Presidential Spokesperson, Garba Shehu, in a message, noted that the national daily is known for sensational reports against the President and his party, the All Progressives Congress (APC).

“The Guardian newspaper, which has taken up the role of regular antagonist and political opponent of the President and his party, APC for a long time now, has surpassed itself with its latest call for the impeachment of the President. 

“The newspaper editors clearly do not like the way the President is running the country and therefore they believe he should be impeached. They debase both the political discourse of our nation and public understanding of the law and constitution by doing so,” he said.

Shehu added that impeachment is a process that must be duly followed before a President can be removed from office.

“Impeachment is a process undertaken after high crimes and misdemeanours have been proven.

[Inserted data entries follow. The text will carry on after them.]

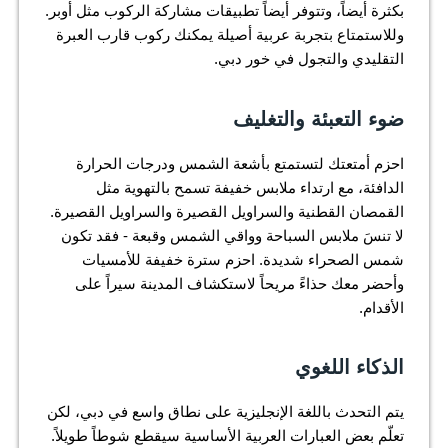
بكثرة أيضاً، وتتوفر أيضاً تطبيقات مشاركة الركوب مثل أوبر.
وللاستمتاع بتجربة عربية أصيلة يمكنك ركوب قارب العبرة
التقليدي والتجول في خور دبي.
ضوء التعبئة والتغليف
احزم أمتعتك لتستمتع بأشعة الشمس ودرجات الحرارة
الدافئة، مع ارتداء ملابس خفيفة تسمح بالتهوية مثل
القمصان القطنية والسراويل القصيرة والسراويل القصيرة.
لا تنسَ ملابس السباحة وواقي الشمس وقبعة - فقد تكون
شمس الصحراء شديدة. احزم سترة خفيفة للأمسيات
وأحضر معك حذاءً مريحاً لاستكشاف المدينة سيراً على
الأقدام.
الذكاء اللغوي
يتم التحدث باللغة الإنجليزية على نطاق واسع في دبي، لكن
تعلّم بعض العبارات العربية الأساسية سيقطع شوطاً طويلاً.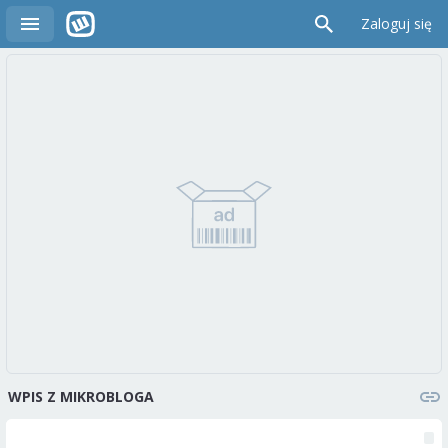
Zaloguj się
WPIS Z MIKROBLOGA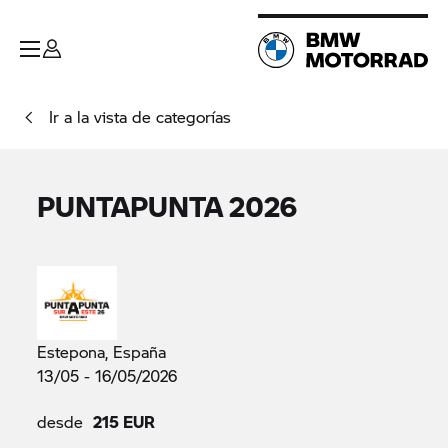
Ir a la vista de categorías
PUNTAPUNTA 2026
Estepona, España
13/05 - 16/05/2026
desde
215 EUR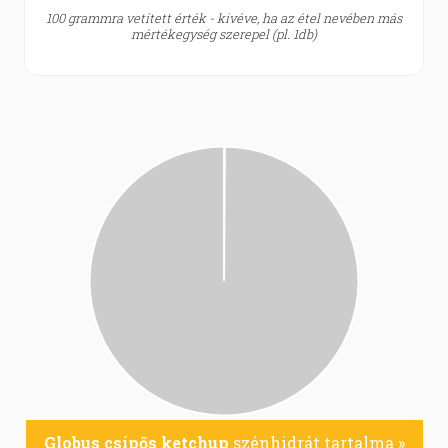
100 grammra vetített érték - kivéve, ha az étel nevében más
mértékegység szerepel (pl. 1db)
Globus csípős ketchup
szénhidrát tartalma »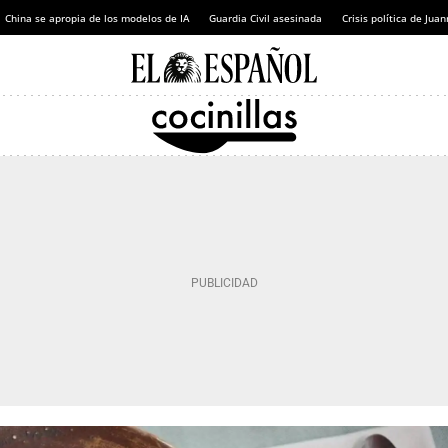
China se apropia de los modelos de IA
Guardia Civil asesinada
Crisis política de Ju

It’s a not a process undertaken against a leader whose politics you do not agree with, or who you personally dislike. 

“It appears, impeachment has become a newly added partisan weapon in their arsenal – wielded by those who have established a track record of hatred towards the President and an attempt to remove from office one who was democratically elected by the people. 

“In a recent editorial published in the Washington Times, the American political leader and commentator Saul Anuzis stated: “There are exceptional circumstances when presidents and other office holders deserved to be impeached… slam-dunk cases of malfeasance in the highest office.

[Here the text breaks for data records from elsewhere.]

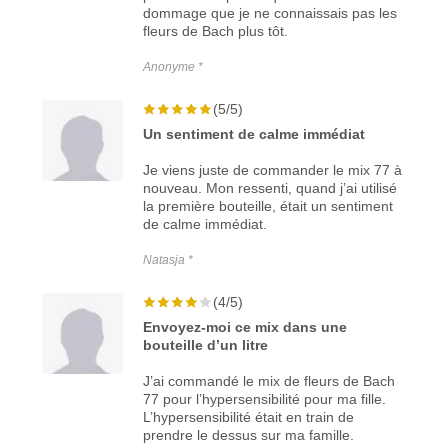
dommage que je ne connaissais pas les
fleurs de Bach plus tôt.
Anonyme *
(5/5)
Un sentiment de calme immédiat
Je viens juste de commander le mix 77 à
nouveau. Mon ressenti, quand j’ai utilisé
la première bouteille, était un sentiment
de calme immédiat.
Natasja *
(4/5)
Envoyez-moi ce mix dans une
bouteille d’un litre
J’ai commandé le mix de fleurs de Bach
77 pour l’hypersensibilité pour ma fille.
L’hypersensibilité était en train de
prendre le dessus sur ma famille.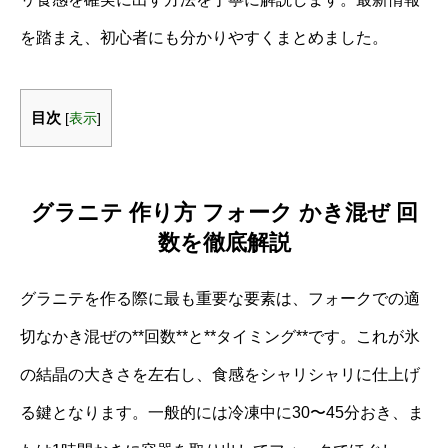
を踏まえ、初心者にも分かりやすくまとめました。
目次
[
表示
]
グラニテ 作り方 フォーク かき混ぜ 回
数を徹底解説
グラニテを作る際に最も重要な要素は、フォークでの適
切なかき混ぜの**回数**と**タイミング**です。これが氷
の結晶の大きさを左右し、食感をシャリシャリに仕上げ
る鍵となります。一般的には冷凍中に30〜45分おき、ま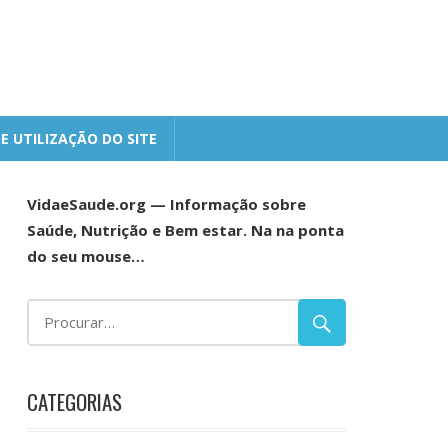
E UTILIZAÇÃO DO SITE
VidaeSaude.org — Informação sobre
Saúde, Nutrição e Bem estar. Na na ponta
do seu mouse…
CATEGORIAS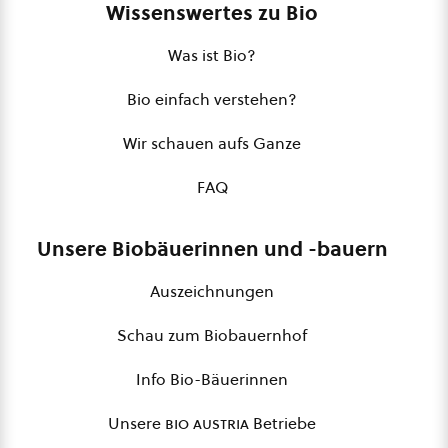
Wissenswertes zu Bio
Was ist Bio?
Bio einfach verstehen?
Wir schauen aufs Ganze
FAQ
Unsere Biobäuerinnen und -bauern
Auszeichnungen
Schau zum Biobauernhof
Info Bio-Bäuerinnen
Unsere
bio austria
Betriebe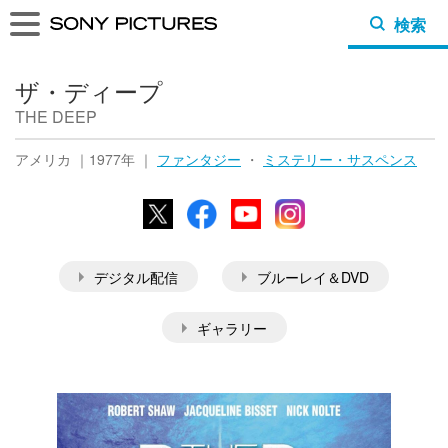
検索
ザ・ディープ
THE DEEP
アメリカ ｜1977年 ｜
ファンタジー
・
ミステリー・サスペンス
X
Facebook
YouTube
Instagram
デジタル配信
ブルーレイ＆DVD
ギャラリー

“Referencing attempts to call an impeachment vote in the Nigerian Senate a “headline-grabbing stunt,” Anuzis observed “It is no coincidence this occurs just months before Nigeria’s next presidential election.” 

The Presidential aide said The Guardian Newspaper had it’s agenda well set from day one when President Buhari assumed office.

“The fact is, it should be for presidents to govern and for opposition politicians and the media to hold them to account. The circumstances of his election in 2015 – the first time a sitting president had been defeated in a re-election attempt and the first time any party save the PDP had won the presidency – was a vast shock to Nigeria’s political and sections of the media establishments. As far as they were concerned, it was not how things were meant to be. 

“So, from day one, they set about attacking this president more than any other in Nigeria’s history. The fact they could not defeat him at the ballot box when he was re-elected in 2019 – and now with his APC party very likely to retain the presidency despite all their best efforts – they now turn to all and any means, no matter the political, legal, or constitutional consequences to bring him down.  

“For the benefit of the ones who have forgotten, the Guardian newspaper has in the past, been worshipped as the flagship of the nation’s press; the one that had won every “Newspaper of the Year” awards. Now, they have sadly fallen from the height it once occupied as a medium that sparked intellectual thought and discourse for a fiddler of poorly scripted invective and ad hominem.

“The Guardian newspaper may never be friend or ally of President Buhari, but they should know better than to support this “headline-grabbing stunt,he continued.